#### Assignment
Of all the lines below, return only those starting with the line holding "0: (452, 451, 0.40)" and going on through the line holding "12: (453, 210, 0.48)", exactly as written.

(Beginning of Given records)

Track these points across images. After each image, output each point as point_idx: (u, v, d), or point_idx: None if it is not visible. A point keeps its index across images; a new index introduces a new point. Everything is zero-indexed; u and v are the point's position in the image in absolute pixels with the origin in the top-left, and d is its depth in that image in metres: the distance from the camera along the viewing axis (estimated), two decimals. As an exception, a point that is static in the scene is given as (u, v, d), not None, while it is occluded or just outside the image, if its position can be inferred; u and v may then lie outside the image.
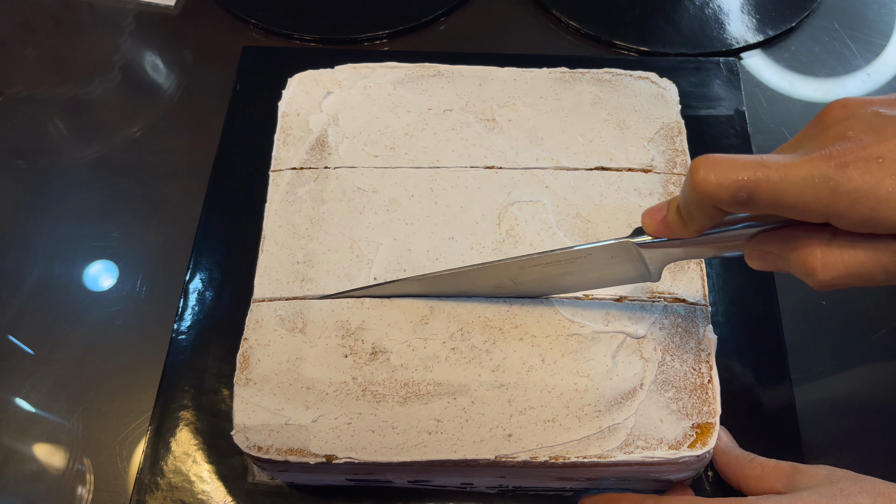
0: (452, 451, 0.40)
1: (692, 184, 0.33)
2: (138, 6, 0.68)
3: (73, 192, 0.58)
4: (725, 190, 0.32)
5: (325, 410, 0.42)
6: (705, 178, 0.32)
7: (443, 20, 0.67)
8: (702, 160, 0.33)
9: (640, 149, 0.51)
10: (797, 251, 0.34)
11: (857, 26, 0.66)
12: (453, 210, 0.48)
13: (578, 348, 0.43)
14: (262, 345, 0.44)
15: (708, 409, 0.41)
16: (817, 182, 0.31)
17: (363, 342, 0.44)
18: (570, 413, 0.41)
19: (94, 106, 0.63)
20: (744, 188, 0.32)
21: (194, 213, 0.55)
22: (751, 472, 0.41)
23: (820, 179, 0.31)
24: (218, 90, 0.62)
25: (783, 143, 0.59)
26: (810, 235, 0.34)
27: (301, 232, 0.48)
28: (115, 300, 0.54)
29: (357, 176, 0.50)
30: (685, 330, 0.44)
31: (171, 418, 0.47)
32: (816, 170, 0.31)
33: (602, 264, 0.41)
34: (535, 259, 0.42)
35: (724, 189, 0.32)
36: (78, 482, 0.47)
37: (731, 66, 0.61)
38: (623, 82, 0.54)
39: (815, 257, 0.33)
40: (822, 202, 0.31)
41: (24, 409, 0.50)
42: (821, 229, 0.33)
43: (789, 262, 0.35)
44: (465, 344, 0.43)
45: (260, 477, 0.46)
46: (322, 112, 0.53)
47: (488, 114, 0.52)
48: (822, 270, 0.33)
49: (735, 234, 0.37)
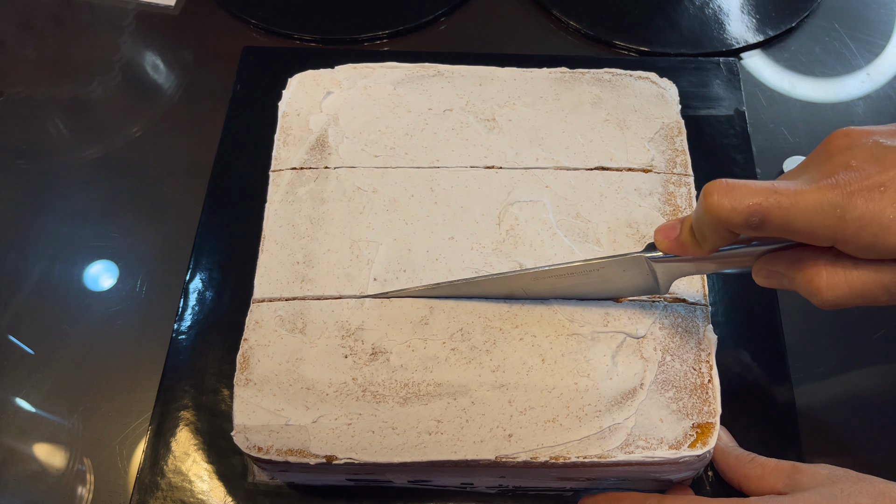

(End of Given records)

#### Task answer
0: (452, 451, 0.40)
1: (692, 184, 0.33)
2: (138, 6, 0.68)
3: (73, 192, 0.58)
4: (725, 190, 0.32)
5: (325, 410, 0.42)
6: (705, 178, 0.32)
7: (443, 20, 0.67)
8: (702, 160, 0.33)
9: (640, 149, 0.51)
10: (797, 251, 0.34)
11: (857, 26, 0.66)
12: (453, 210, 0.48)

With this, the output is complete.